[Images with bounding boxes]
--- --- ---
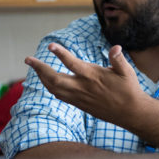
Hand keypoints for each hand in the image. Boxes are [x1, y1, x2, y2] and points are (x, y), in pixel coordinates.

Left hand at [24, 43, 147, 128]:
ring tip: (34, 67)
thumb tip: (116, 47)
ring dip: (42, 77)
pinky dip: (50, 87)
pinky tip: (46, 81)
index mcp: (93, 76)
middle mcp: (82, 87)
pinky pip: (59, 96)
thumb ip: (118, 59)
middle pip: (55, 79)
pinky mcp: (79, 104)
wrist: (130, 113)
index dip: (61, 54)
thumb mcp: (127, 72)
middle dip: (39, 68)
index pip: (73, 64)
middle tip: (28, 59)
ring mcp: (79, 97)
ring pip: (54, 88)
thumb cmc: (129, 90)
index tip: (51, 45)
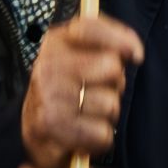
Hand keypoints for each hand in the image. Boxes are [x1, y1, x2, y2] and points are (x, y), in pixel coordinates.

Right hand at [21, 14, 145, 167]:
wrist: (32, 133)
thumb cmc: (66, 92)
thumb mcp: (81, 57)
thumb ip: (110, 43)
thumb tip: (135, 53)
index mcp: (55, 43)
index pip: (90, 28)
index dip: (120, 39)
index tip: (135, 55)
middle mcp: (48, 66)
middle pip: (112, 68)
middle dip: (114, 86)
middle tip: (96, 93)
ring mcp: (48, 97)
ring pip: (110, 105)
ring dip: (106, 116)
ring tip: (87, 115)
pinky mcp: (52, 127)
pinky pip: (103, 134)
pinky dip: (99, 139)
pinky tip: (84, 134)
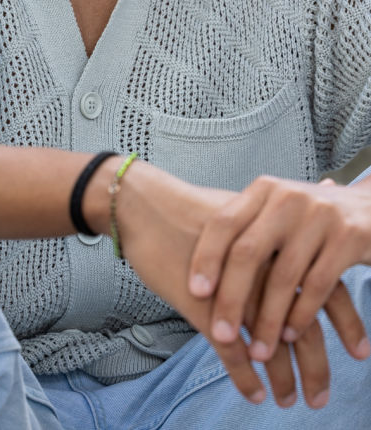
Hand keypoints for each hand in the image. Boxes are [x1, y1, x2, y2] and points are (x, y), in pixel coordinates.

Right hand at [112, 162, 331, 406]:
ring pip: (270, 344)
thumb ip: (278, 229)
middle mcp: (262, 267)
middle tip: (322, 397)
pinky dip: (245, 379)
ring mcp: (233, 288)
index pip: (326, 286)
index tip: (361, 352)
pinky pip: (231, 351)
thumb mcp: (242, 215)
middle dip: (317, 366)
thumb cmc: (191, 214)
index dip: (346, 321)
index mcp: (276, 242)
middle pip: (303, 324)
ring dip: (283, 379)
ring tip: (290, 401)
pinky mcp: (203, 304)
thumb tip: (317, 213)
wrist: (146, 207)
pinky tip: (255, 394)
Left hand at [187, 175, 370, 373]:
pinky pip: (316, 287)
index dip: (206, 257)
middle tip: (220, 335)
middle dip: (231, 298)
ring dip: (268, 321)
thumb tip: (198, 275)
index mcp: (264, 189)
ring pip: (283, 278)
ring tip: (258, 352)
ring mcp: (319, 215)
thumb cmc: (313, 219)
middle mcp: (288, 197)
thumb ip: (248, 231)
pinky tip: (289, 337)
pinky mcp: (348, 237)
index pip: (224, 222)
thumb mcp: (278, 212)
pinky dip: (300, 316)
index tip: (194, 292)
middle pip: (248, 253)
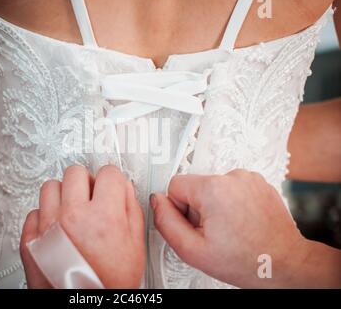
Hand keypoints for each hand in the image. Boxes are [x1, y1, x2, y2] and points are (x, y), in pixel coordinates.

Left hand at [20, 165, 145, 288]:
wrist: (83, 306)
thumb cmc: (107, 285)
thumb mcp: (135, 246)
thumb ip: (132, 210)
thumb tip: (124, 189)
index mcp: (103, 217)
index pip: (109, 173)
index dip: (113, 179)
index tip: (110, 185)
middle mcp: (73, 217)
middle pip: (75, 172)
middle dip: (87, 180)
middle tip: (91, 193)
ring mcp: (47, 227)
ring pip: (50, 186)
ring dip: (64, 194)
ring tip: (71, 208)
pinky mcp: (29, 240)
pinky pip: (34, 211)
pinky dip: (45, 216)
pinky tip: (57, 227)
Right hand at [152, 169, 340, 287]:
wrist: (283, 263)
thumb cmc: (245, 260)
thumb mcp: (192, 249)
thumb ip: (165, 221)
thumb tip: (157, 201)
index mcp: (213, 189)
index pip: (175, 185)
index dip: (180, 209)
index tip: (196, 225)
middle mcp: (232, 177)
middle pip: (195, 186)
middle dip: (198, 208)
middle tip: (215, 231)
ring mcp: (248, 178)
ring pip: (213, 187)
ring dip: (216, 205)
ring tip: (230, 228)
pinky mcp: (259, 182)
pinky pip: (231, 187)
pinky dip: (232, 202)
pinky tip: (241, 221)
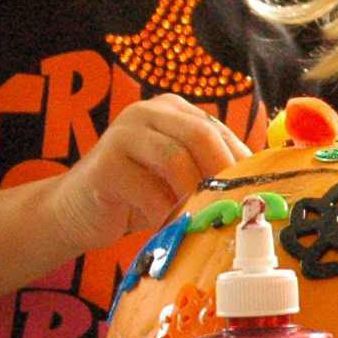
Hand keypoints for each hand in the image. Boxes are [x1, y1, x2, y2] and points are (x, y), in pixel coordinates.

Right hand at [45, 96, 248, 253]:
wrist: (76, 211)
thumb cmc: (138, 196)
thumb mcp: (179, 177)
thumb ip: (209, 170)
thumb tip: (260, 186)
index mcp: (173, 110)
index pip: (218, 130)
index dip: (241, 162)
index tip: (257, 192)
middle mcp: (148, 112)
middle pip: (200, 135)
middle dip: (223, 173)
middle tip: (235, 206)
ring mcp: (122, 133)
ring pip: (175, 160)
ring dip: (193, 195)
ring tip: (199, 220)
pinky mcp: (104, 164)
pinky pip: (147, 189)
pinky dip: (164, 213)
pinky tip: (166, 227)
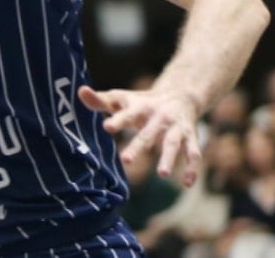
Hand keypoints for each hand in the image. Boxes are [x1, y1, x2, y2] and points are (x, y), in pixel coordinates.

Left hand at [79, 85, 201, 186]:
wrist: (179, 95)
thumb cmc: (140, 102)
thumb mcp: (120, 99)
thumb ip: (100, 100)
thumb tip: (80, 91)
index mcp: (139, 107)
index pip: (127, 114)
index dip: (118, 120)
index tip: (107, 127)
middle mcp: (159, 117)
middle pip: (148, 133)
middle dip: (138, 146)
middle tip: (126, 160)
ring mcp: (175, 128)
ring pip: (173, 143)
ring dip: (169, 158)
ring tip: (162, 174)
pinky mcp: (190, 137)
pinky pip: (193, 153)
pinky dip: (192, 168)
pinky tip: (187, 183)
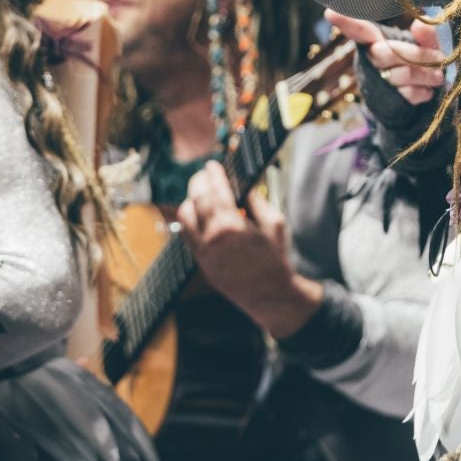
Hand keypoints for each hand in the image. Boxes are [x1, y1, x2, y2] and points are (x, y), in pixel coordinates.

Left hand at [177, 162, 321, 338]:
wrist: (270, 295)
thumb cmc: (275, 260)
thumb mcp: (274, 223)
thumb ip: (256, 200)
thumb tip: (242, 184)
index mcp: (231, 226)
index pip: (216, 190)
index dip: (213, 174)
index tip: (213, 165)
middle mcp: (212, 237)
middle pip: (196, 198)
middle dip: (199, 182)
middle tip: (204, 174)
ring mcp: (203, 251)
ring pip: (185, 215)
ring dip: (191, 199)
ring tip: (201, 194)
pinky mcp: (200, 261)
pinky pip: (186, 234)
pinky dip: (189, 219)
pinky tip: (198, 213)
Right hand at [327, 10, 442, 105]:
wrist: (423, 97)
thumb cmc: (423, 62)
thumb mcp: (428, 45)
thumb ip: (428, 35)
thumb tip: (419, 25)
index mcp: (377, 41)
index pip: (360, 31)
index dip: (346, 22)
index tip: (331, 13)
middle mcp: (372, 61)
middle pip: (387, 53)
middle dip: (418, 55)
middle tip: (440, 58)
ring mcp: (378, 82)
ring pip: (402, 74)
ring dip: (426, 75)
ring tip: (439, 76)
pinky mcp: (388, 102)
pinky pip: (407, 94)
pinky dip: (423, 92)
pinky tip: (427, 91)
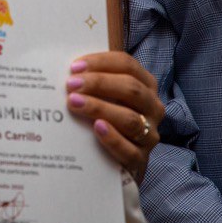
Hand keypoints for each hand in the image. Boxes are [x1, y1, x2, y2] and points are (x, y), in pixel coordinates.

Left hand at [64, 51, 163, 182]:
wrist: (113, 159)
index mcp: (145, 85)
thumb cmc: (106, 116)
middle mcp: (152, 108)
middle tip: (71, 84)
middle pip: (131, 89)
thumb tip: (68, 69)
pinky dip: (113, 138)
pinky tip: (97, 128)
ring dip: (100, 108)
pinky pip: (129, 150)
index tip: (75, 67)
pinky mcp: (140, 159)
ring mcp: (149, 134)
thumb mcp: (104, 94)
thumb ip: (92, 79)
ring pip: (130, 119)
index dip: (101, 62)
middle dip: (99, 83)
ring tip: (75, 103)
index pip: (127, 65)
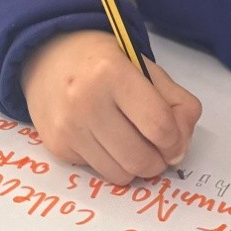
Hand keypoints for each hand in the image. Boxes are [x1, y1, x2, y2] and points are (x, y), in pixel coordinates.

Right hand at [21, 30, 201, 184]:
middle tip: (158, 148)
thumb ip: (177, 103)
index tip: (175, 140)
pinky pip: (98, 171)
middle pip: (140, 158)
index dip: (176, 140)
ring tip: (134, 144)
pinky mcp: (57, 146)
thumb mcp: (147, 69)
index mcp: (113, 72)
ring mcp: (68, 127)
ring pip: (120, 174)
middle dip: (158, 161)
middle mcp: (86, 101)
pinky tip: (106, 139)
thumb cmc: (105, 62)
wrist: (50, 56)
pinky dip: (111, 162)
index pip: (158, 125)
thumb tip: (179, 148)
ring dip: (135, 166)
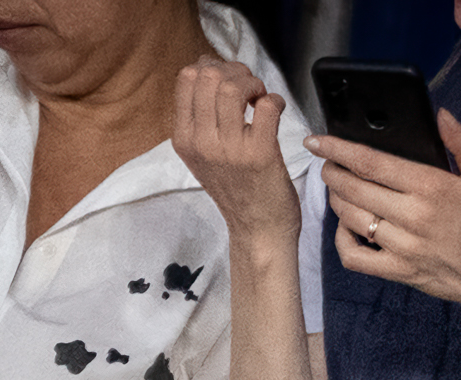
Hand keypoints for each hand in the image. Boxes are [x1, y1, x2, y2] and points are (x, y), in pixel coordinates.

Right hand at [173, 58, 300, 250]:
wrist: (258, 230)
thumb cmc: (236, 189)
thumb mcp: (203, 155)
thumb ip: (201, 118)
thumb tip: (210, 71)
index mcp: (185, 139)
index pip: (186, 79)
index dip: (212, 67)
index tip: (228, 79)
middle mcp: (202, 143)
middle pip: (208, 77)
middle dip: (234, 71)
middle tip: (248, 88)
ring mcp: (230, 150)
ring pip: (233, 88)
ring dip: (253, 83)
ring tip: (259, 98)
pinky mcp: (260, 155)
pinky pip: (266, 106)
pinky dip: (275, 100)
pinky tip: (275, 111)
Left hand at [310, 111, 460, 319]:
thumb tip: (441, 115)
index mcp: (431, 187)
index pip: (371, 163)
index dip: (338, 149)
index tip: (319, 141)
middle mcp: (412, 216)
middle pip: (353, 188)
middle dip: (332, 171)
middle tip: (327, 163)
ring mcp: (403, 246)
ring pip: (351, 218)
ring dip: (336, 200)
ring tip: (337, 189)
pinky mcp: (399, 270)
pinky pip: (355, 257)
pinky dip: (342, 241)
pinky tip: (346, 228)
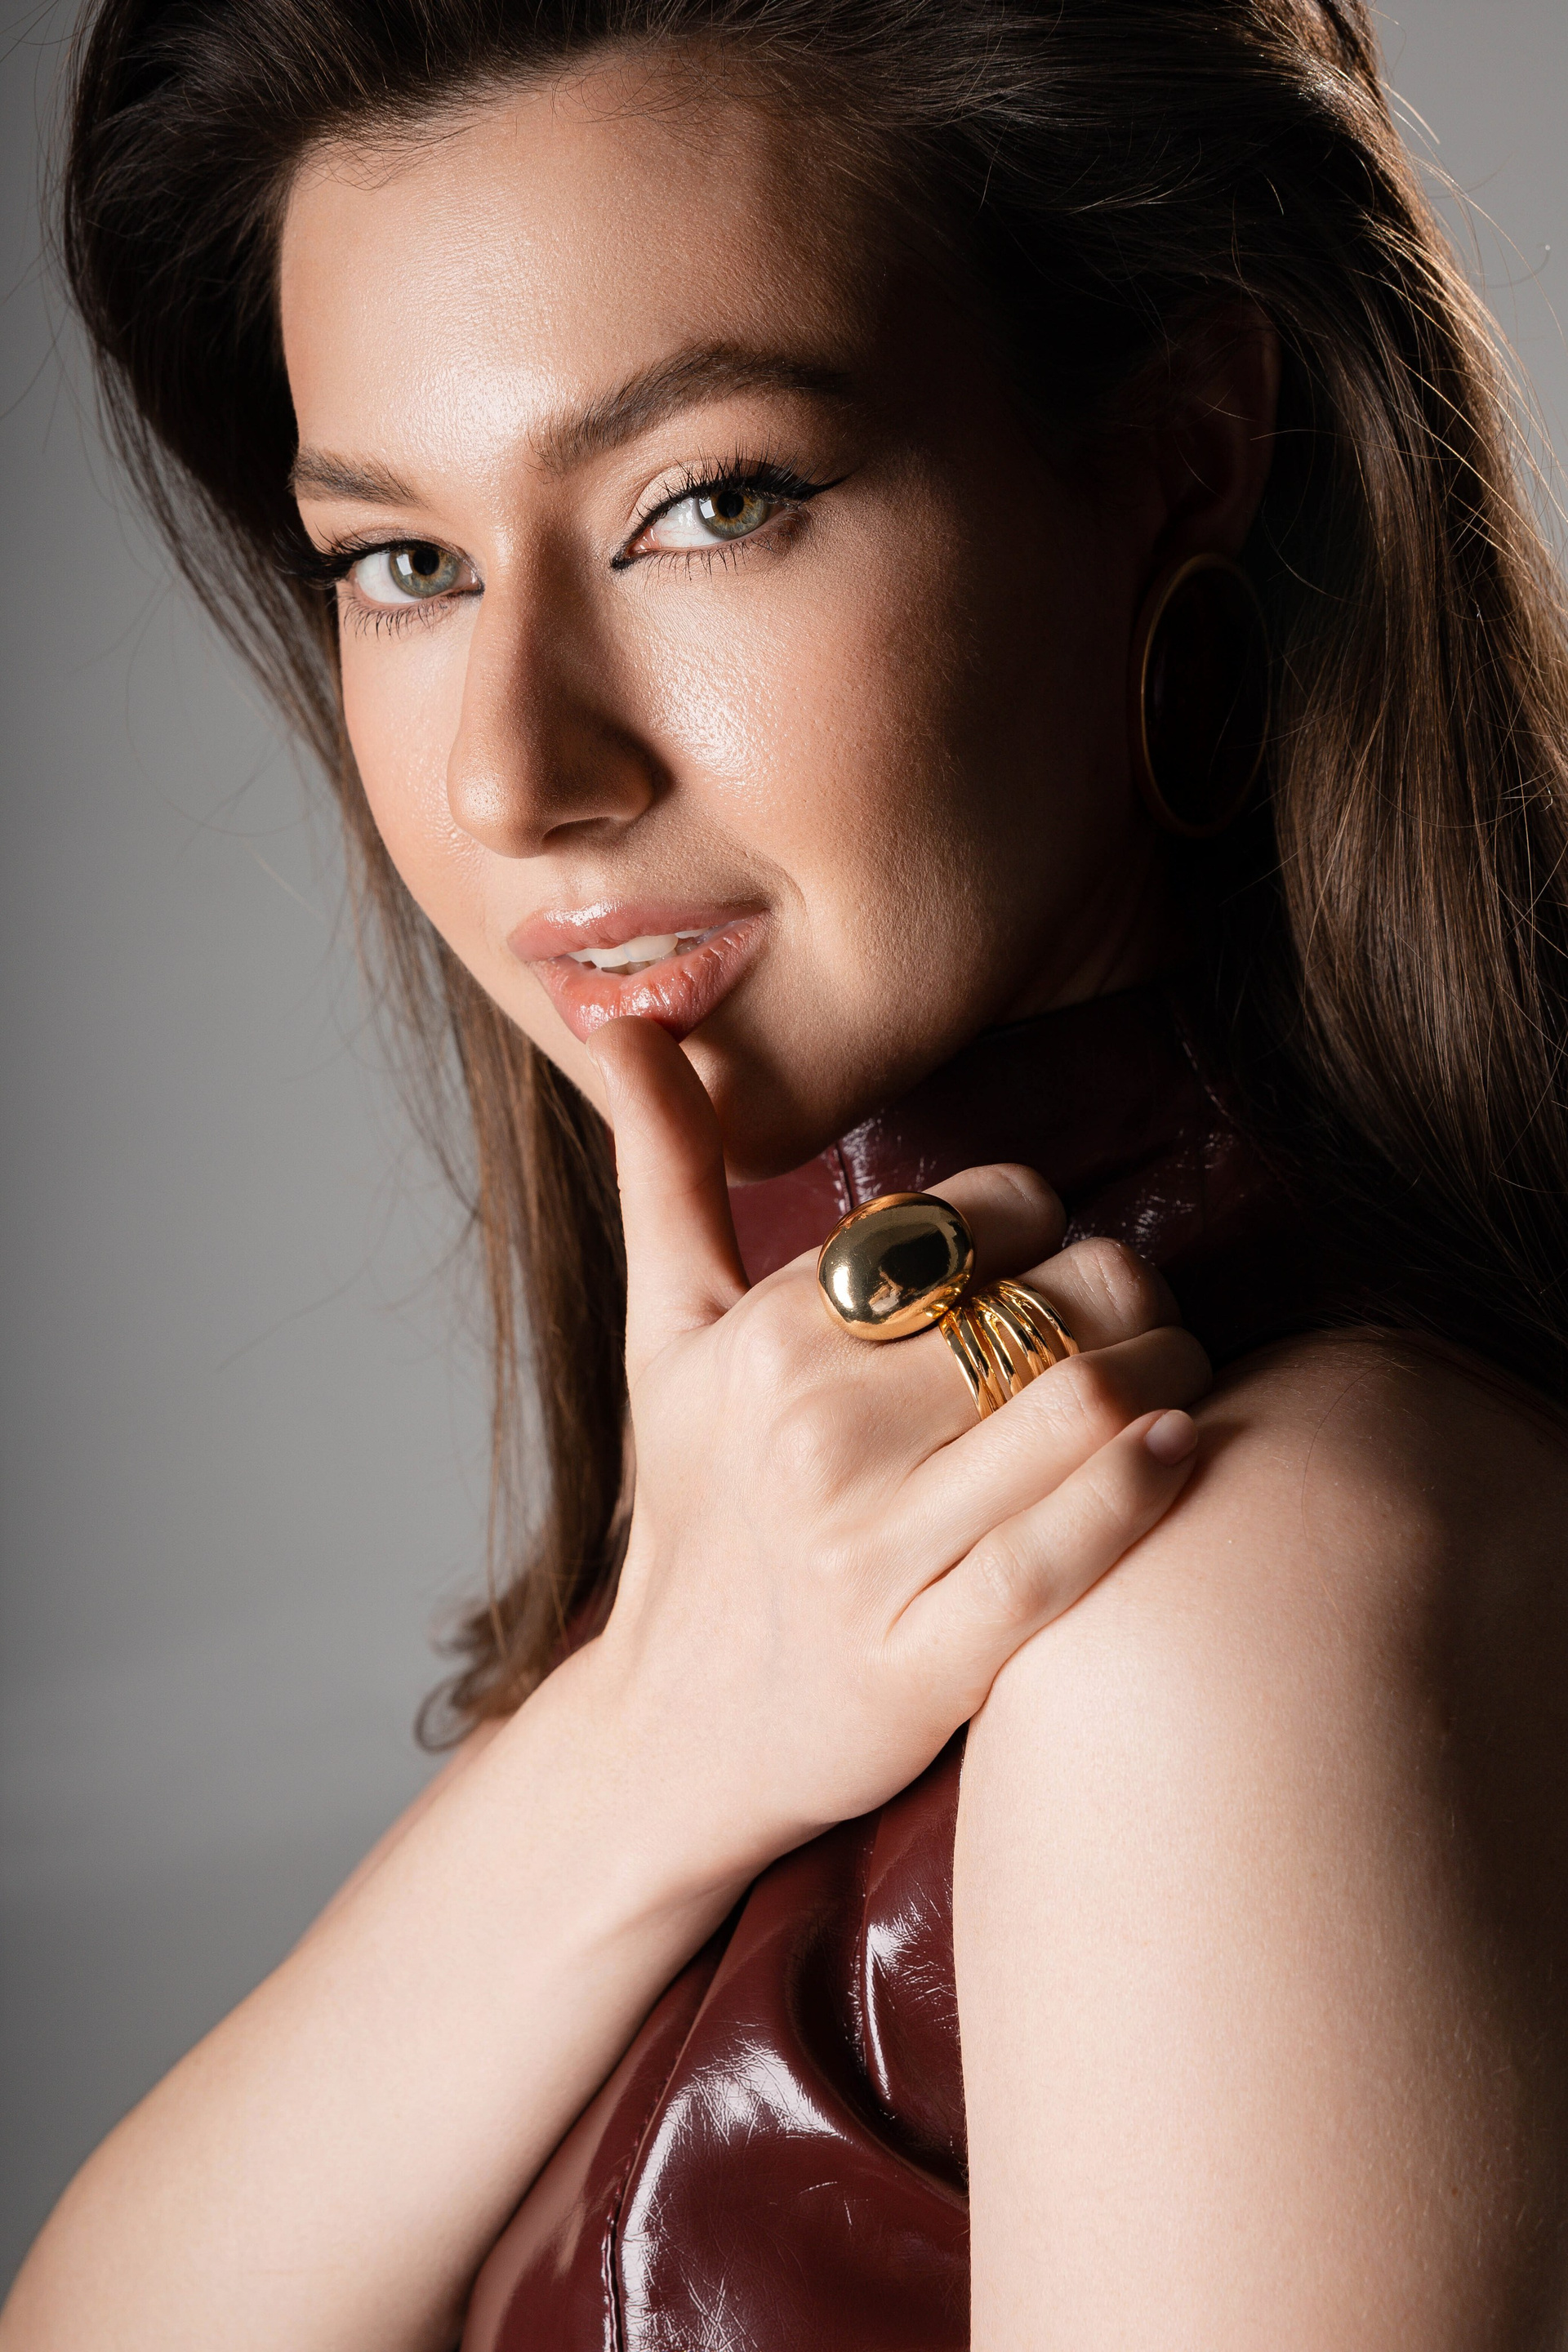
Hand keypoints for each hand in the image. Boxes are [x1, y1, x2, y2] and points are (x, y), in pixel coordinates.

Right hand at [583, 1018, 1210, 1893]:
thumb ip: (665, 1171)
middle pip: (1052, 1301)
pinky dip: (1148, 1483)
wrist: (664, 1733)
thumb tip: (630, 1019)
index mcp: (768, 1335)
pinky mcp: (924, 1661)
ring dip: (1169, 1373)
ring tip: (1174, 1382)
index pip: (979, 1215)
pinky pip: (1068, 1548)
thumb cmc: (693, 1511)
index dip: (1047, 1223)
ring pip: (1081, 1403)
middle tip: (1142, 1321)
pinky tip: (1178, 1450)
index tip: (1051, 1262)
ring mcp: (870, 1550)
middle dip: (1133, 1294)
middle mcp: (816, 1430)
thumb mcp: (660, 1336)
--- --- ---
Task item: Copy only the lines above from the one containing "middle mcp: (262, 267)" through the one containing "wrist: (76, 211)", both included. Leave out the pictures.

Answer to the exercise:
middle mcp: (262, 267)
middle tip: (322, 397)
pinky dip: (245, 379)
ring mcp: (233, 288)
index pip: (326, 286)
index tip: (361, 352)
pinky pip: (231, 351)
thumb mcp: (242, 215)
middle dip: (317, 366)
thumb cmc: (191, 214)
index dip: (346, 321)
index mcp: (276, 242)
middle pip: (303, 324)
ring dip: (283, 379)
ring tip: (290, 401)
pinky mcp: (203, 304)
thumb tip: (317, 213)
wrist: (146, 207)
pinky tip: (255, 394)
Left hand at [187, 175, 370, 373]:
pinky pip: (316, 287)
index dip: (206, 257)
middle tip: (220, 335)
middle dip: (231, 298)
ring dip: (268, 321)
thumb tip: (198, 275)
index mcp: (264, 189)
ring pip: (283, 278)
ring tip: (258, 352)
ring mcp: (319, 215)
thumb cmc: (313, 219)
middle mcp: (288, 197)
thumb ip: (248, 231)
pinky tip: (289, 337)
pinky mcp: (348, 237)
index pip: (224, 222)
thumb mcp: (278, 212)
pinky dip: (300, 316)
index tip: (194, 292)
middle pip: (248, 253)
Hand keypoints for each hand in the image. Boxes are [x1, y1, x2, y2] and points are (x, y), in pixel coordinates.

Left hand at [20, 165, 145, 288]:
wrist: (83, 306)
thumb cmc: (107, 285)
thumb mcp: (135, 246)
thumb ip: (132, 210)
thumb tip: (124, 189)
index mcp: (103, 217)
index pip: (109, 173)
index dip: (113, 179)
index tip: (110, 185)
middle mcp: (73, 217)
middle pip: (75, 172)
middle dip: (87, 180)
middle tip: (91, 193)
ring mcp: (47, 227)
ring pip: (50, 186)
ring dip: (64, 194)
ring tip: (71, 208)
pinky mcp: (29, 240)
pinky pip: (34, 211)
pinky dip: (45, 216)
pinky tip: (57, 227)
Right hand at [152, 169, 340, 287]:
wrist: (283, 263)
thumb cmc: (245, 260)
thumb mcp: (192, 249)
thumb ip: (165, 221)
thumb tip: (157, 201)
index mcp: (213, 189)
index pip: (175, 185)
index dip: (180, 209)
index tip: (196, 225)
middle mcp: (232, 177)
middle pip: (195, 186)
middle dip: (198, 208)
middle tip: (215, 231)
ring mcp: (248, 178)
ring pip: (213, 187)
ring dip: (216, 205)
ring tip: (230, 228)
pinky mcp: (259, 182)
pinky pip: (231, 187)
pinky dip: (232, 202)
pinky tip: (241, 221)
Hand keypoints for each hand in the image. Boxes are [x1, y1, x2, y2] and points are (x, y), in pixel coordinates.

Right hand at [45, 96, 248, 253]:
wrist: (76, 211)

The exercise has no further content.